Center for Cancer Nanotechnology Excellence
Focused on Therapy Response (CCNE-TR)

Fred Hutchinson Cancer Research Center Environment

The Fred Hutchinson Cancer Research Center, home of three Nobel Prize laureates, is an independent, nonprofit research institution dedicated to the development and advancement of biomedical research. The center receives more funding from the National Institutes of Health than any other independent U.S. research institute. This funding supports four scientific divisions that collaborate to form a unique environment for conducting basic and applied research. The center enjoys productive academic and industry collaborations that enhance Fred Hutchinson's ability to achieve advances in cancer research and treatment.

Fred Hutchinson's clinical and research partners, University of Washington Medicine and Children's Hospital and Regional Medical, together form one of 40 National Cancer Institute-designated comprehensive cancer-research centers.
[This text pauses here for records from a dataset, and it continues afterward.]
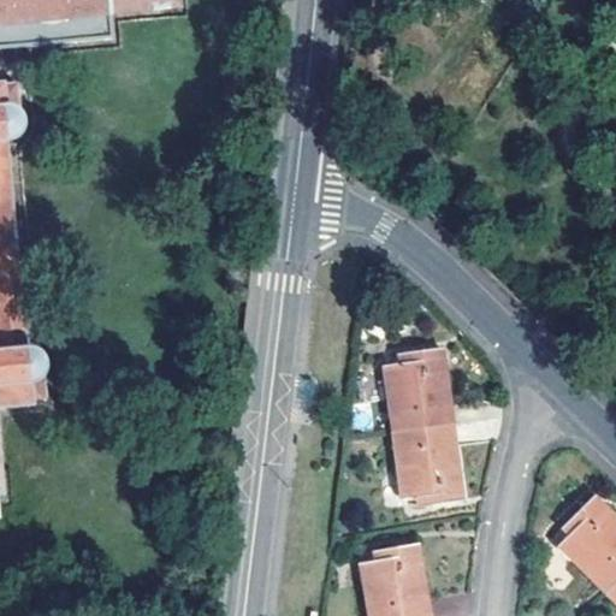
[(0,0),(0,407),(46,404),(41,361),(37,355),(34,353),(24,351),(5,141),(11,138),(13,136),(16,132),(18,125),(15,84),(0,84),(0,48),(111,39),(108,15),(176,9),(175,0),(0,0)]
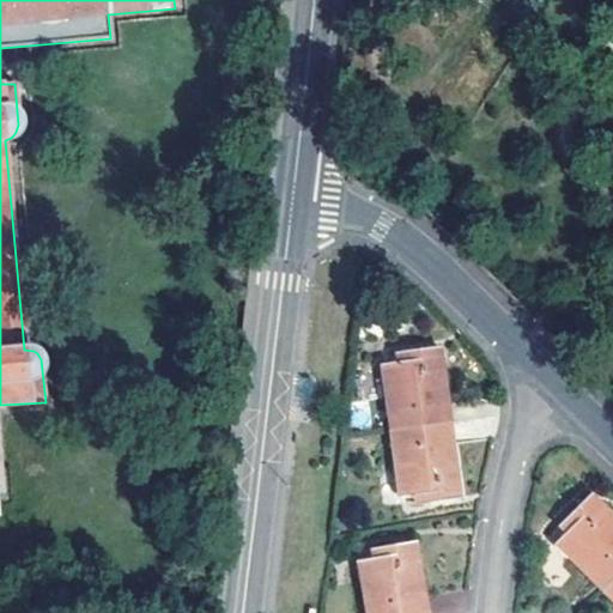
[(423,362),(408,363),(384,366),(392,430),(448,422),(438,350),(422,352),(423,362)]
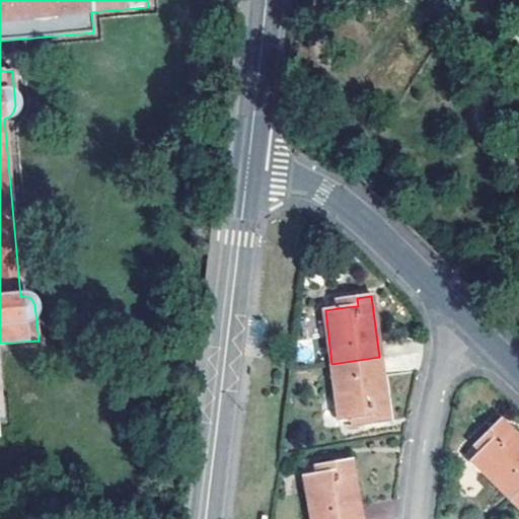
[(358,306),(357,298),(345,299),(346,307),(358,306)]
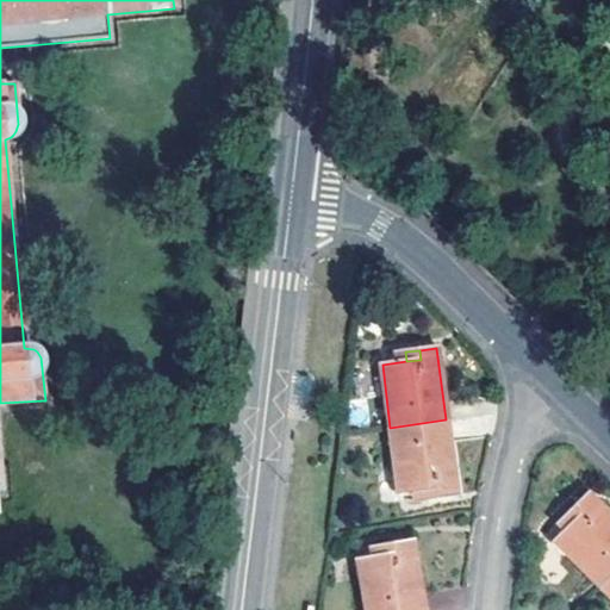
[(440,490),(441,497),(455,496),(446,419),(390,428),(398,496),(425,492),(440,490)]
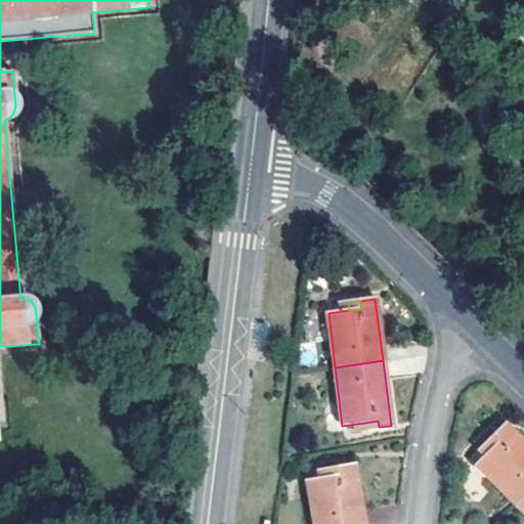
[(366,429),(379,427),(378,421),(365,423),(366,429)]
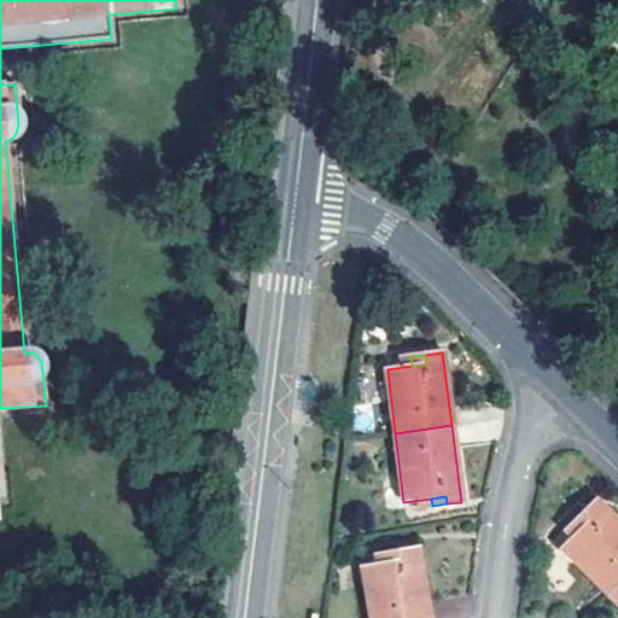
[(588,520),(578,531),(560,548),(607,594),(617,583),(617,522),(595,499),(581,513),(588,520)]
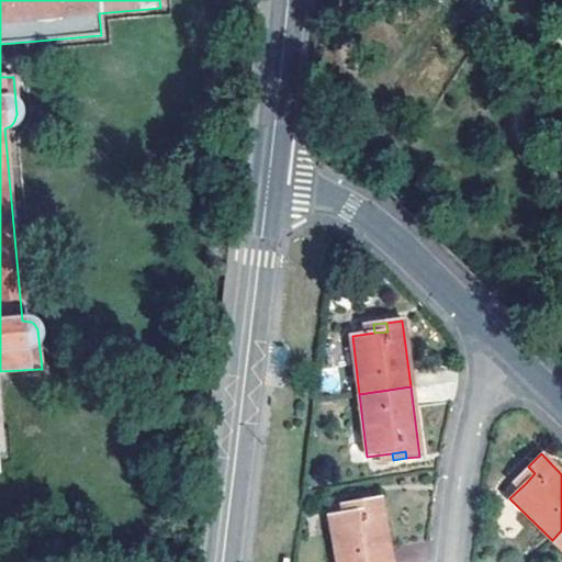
[(518,476),(526,483),(535,473),(528,467),(518,476)]
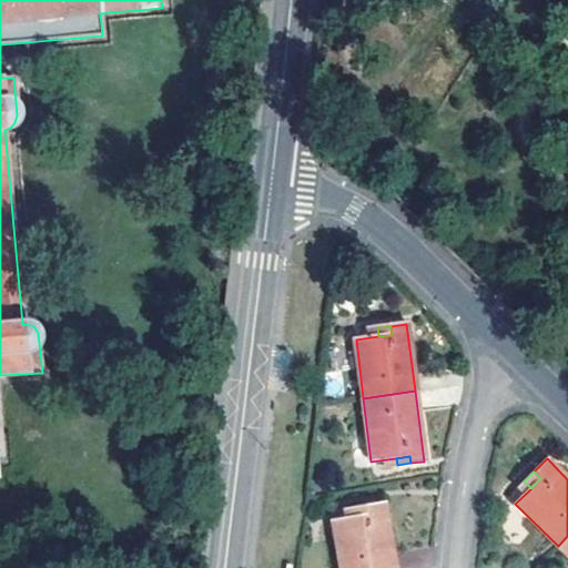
[(333,519),(341,567),(395,567),(385,501),(369,504),(371,514),(357,516),(333,519)]
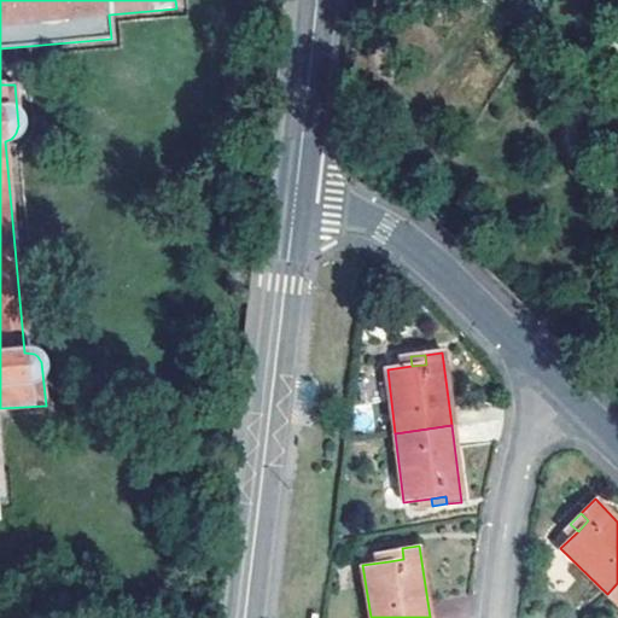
[(386,551),(389,561),(403,559),(402,548),(386,551)]
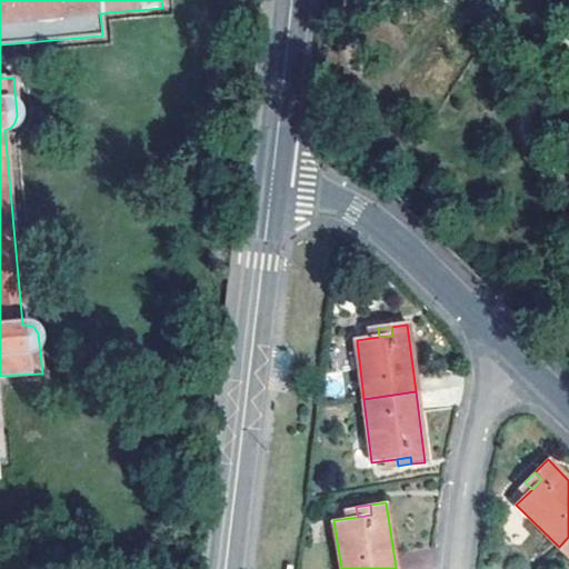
[(568,537),(559,547),(568,557),(568,537)]
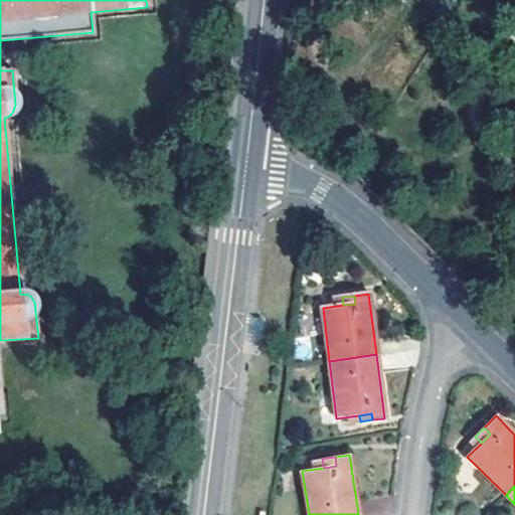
All buildings are outlined.
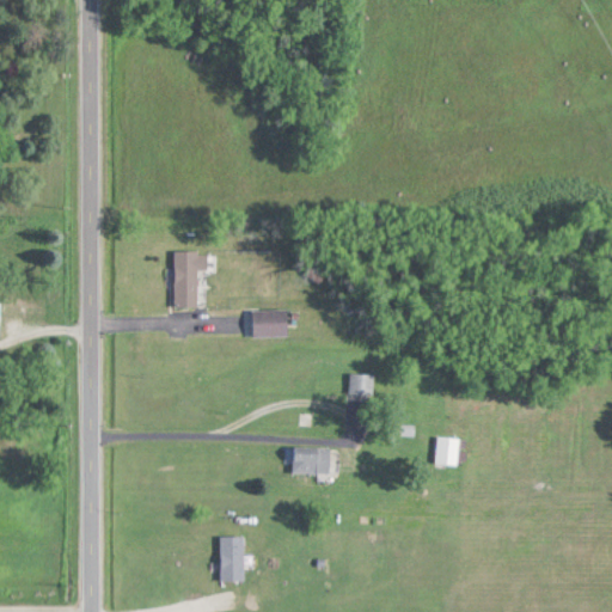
[(176,250),(175,305),(201,306),(201,293),(207,293),(207,251),(176,250)]
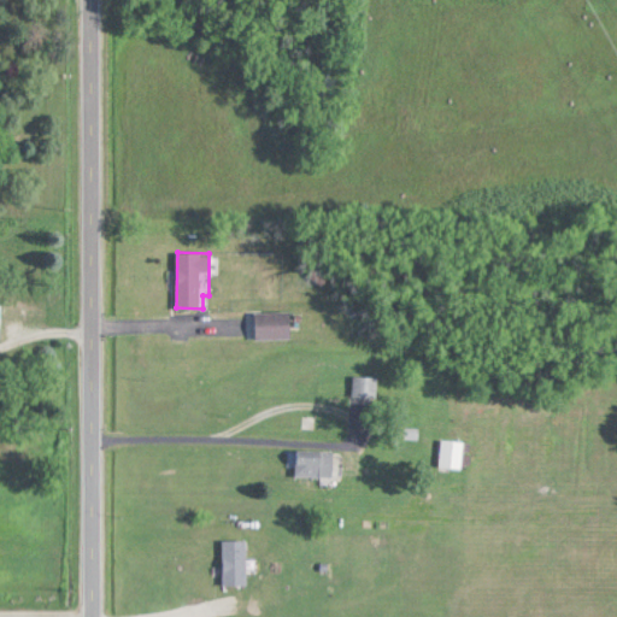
[(291,338),(291,311),(256,311),(256,338),(291,338)]
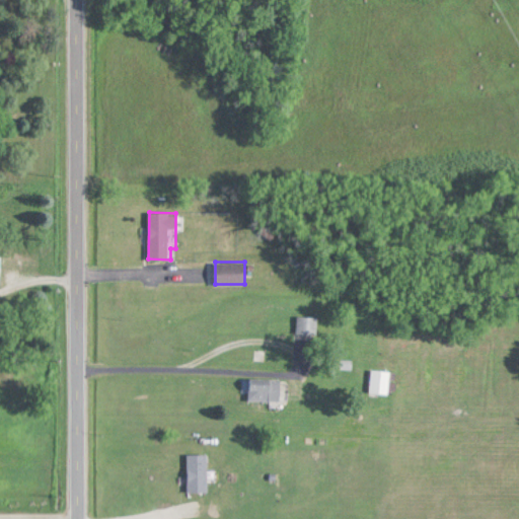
[(316,317),(298,317),(298,334),(316,334),(316,317)]
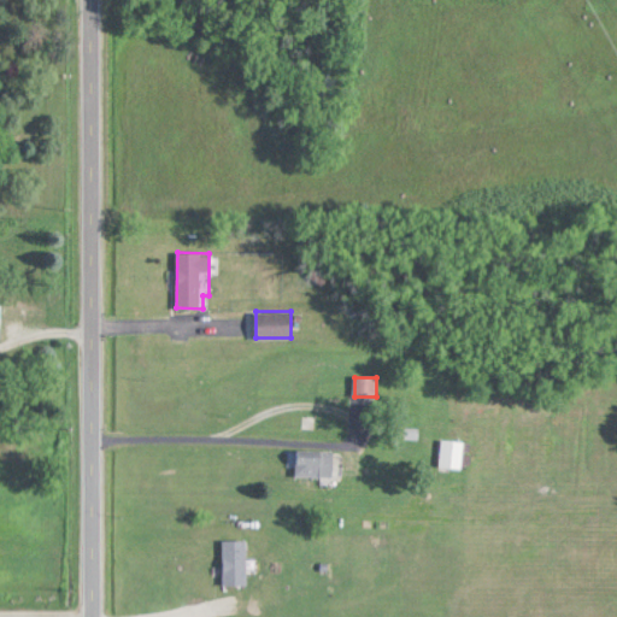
[(464,468),(464,439),(440,439),(440,468),(464,468)]
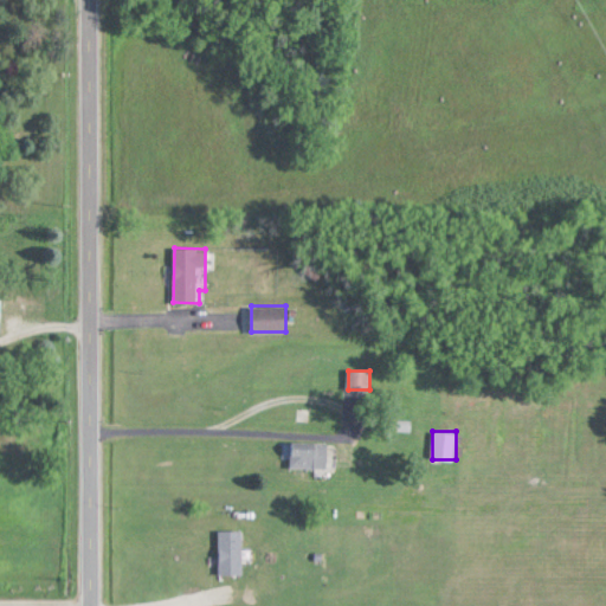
[(328,440),(289,440),(289,468),(328,468),(328,440)]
In 1998, Fred Hutchinson joined UW Medicine and Children's Hospital and Regional Medical Center in forming the Seattle Cancer Care Alliance, one of the most preeminent cancer hospitals in the United States. The Alliance provides clinical care to patients being treated by physicians from the three partner organizations. Fred Hutchinson and the Alliance are members of the National Comprehensive Cancer Network. Key efforts in proteomics are underway at the Fred Hutchinson and will be leveraged in this CCNE-TR. Several different members of our CCNE-TR consortium are affiliated with Fred Hutchinson (e.g., Drs. Hanash and Hartwell).

A Fred Hutchinson/University of Washington Cancer Consortium was formed in 2002 to further enhance and accelerate the cancer research of Fred Hutchinson, University of Washington and Children's Hospital and Regional Medical Center. While all three institutions remain independent, the Consortium combines their strengths. The mission of Fred Hutchinson Cancer Research Center is the elimination of cancer as a cause of human suffering and death.